I lie in bed for a bit, thinking about that, and then I get up and decide to go for a walk, because if I don’t do something I’m going to want to go round to the corner shop. I haven’t had a drink since Sunday and I can feel the fight going on within me, the longing for a little buzz, the urge to get out of my head, smashing up against the vague feeling that something has been accomplished and that it would be a shame to throw it away now.
Ashbury isn’t really a good place to walk, it’s just shops and suburbs, there isn’t even a decent park. I head off through the middle of town, which isn’t so bad when there’s no one else around. The trick is to fool yourself into thinking that you’re headed somewhere: just pick a spot and set off towards it. I chose the church at the top of Pleasance Road, which is about two miles from Cathy’s flat. I’ve been to an AA meeting there. I didn’t go to the local one because I didn’t want to bump into anyone I might see on the street, in the supermarket, on the train.

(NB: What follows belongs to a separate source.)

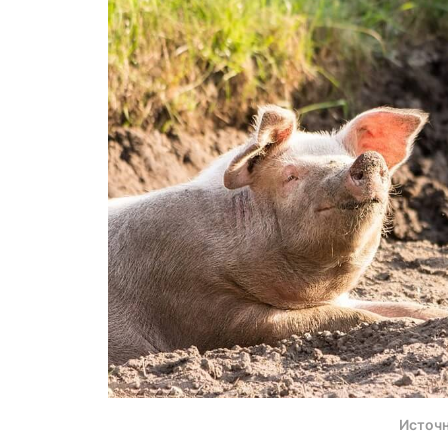
Источн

When I get to the church, I turn around and walk back, striding purposefully towards home, a woman with things to do, somewhere to go. Normal. I watch the people I pass—the two men running, backpacks on, training for the marathon, the young woman in a black skirt and white trainers, heels in her bag, on her way to work—and I wonder what they’re hiding. Are they moving to stop drinking, running to stand still? Are they thinking about the killer they met yesterday, the one they’re planning to see again?
I’m not normal.
I’m almost home when I see it. I’ve been lost in thought, thinking about what these sessions with Kamal are actually supposed to achieve: am I really planning to rifle through his desk drawers if he happens to leave the room? To try to trap him into saying something revealing, to lead him into dangerous territory? Chances are he’s a lot cleverer than I am; chances are he’ll see me coming. After all, he knows his name has been in the papers—he must be alert to the possibility of people trying to get stories on him or information from him.
This is what I’m thinking about, head down, eyes on the pavement, as I pass the little Londis shop on the right and try not to look at it because it raises possibilities, but out of the corner of my eye I see her name. I look up and it’s there, in huge letters on the front of a tabloid newspaper: WAS MEGAN A CHILD KILLER?